• [Task brief]: Filter the records below for the word "posts". Keep each line that has it.
[[ Material provided open ]]
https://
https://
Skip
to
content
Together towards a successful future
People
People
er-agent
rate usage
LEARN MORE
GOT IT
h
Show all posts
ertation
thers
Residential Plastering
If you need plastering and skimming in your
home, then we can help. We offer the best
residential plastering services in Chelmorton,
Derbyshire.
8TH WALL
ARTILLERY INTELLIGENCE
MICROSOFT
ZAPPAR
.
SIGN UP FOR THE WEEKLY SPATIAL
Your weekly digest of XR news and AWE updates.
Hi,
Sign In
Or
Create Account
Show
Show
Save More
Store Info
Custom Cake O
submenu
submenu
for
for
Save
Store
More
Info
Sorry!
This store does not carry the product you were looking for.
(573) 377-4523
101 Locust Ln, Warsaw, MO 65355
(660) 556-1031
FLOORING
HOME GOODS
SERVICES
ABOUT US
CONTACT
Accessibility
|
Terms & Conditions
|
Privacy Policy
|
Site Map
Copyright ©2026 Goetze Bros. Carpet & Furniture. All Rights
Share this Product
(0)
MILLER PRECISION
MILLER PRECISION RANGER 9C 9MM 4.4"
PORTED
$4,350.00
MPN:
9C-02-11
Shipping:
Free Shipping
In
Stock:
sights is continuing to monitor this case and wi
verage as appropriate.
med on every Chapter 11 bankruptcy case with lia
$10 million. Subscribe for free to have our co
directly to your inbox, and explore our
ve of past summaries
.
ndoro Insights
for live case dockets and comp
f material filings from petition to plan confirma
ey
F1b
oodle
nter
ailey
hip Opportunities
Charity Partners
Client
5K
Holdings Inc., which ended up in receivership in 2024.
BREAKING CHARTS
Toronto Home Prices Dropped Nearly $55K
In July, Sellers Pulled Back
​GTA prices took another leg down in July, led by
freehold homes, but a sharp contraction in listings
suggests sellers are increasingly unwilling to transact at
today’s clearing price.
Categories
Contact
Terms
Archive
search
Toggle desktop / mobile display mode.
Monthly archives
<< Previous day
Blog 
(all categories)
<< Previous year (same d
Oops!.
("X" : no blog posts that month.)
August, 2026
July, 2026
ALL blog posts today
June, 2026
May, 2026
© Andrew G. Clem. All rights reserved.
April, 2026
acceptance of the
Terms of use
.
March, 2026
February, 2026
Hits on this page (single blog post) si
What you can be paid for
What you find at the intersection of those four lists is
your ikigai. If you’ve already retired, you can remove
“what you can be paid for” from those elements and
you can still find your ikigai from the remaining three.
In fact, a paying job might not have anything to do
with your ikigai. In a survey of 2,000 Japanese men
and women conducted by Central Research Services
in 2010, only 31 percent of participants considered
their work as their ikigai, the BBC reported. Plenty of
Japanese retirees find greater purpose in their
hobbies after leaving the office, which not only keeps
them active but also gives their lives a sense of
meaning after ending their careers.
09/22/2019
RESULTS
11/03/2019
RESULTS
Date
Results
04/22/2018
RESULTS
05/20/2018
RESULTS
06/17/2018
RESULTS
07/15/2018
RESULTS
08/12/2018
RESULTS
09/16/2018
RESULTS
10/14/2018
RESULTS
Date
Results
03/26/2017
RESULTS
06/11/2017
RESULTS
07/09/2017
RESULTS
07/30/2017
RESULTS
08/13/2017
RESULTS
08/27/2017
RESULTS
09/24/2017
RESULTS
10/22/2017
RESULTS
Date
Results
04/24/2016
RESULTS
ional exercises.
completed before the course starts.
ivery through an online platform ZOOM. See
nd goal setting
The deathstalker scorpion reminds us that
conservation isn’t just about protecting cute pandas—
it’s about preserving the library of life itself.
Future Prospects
[[ Material provided closed ]]
• [Your response]:
Show all posts
("X" : no blog posts that month.)
ALL blog posts today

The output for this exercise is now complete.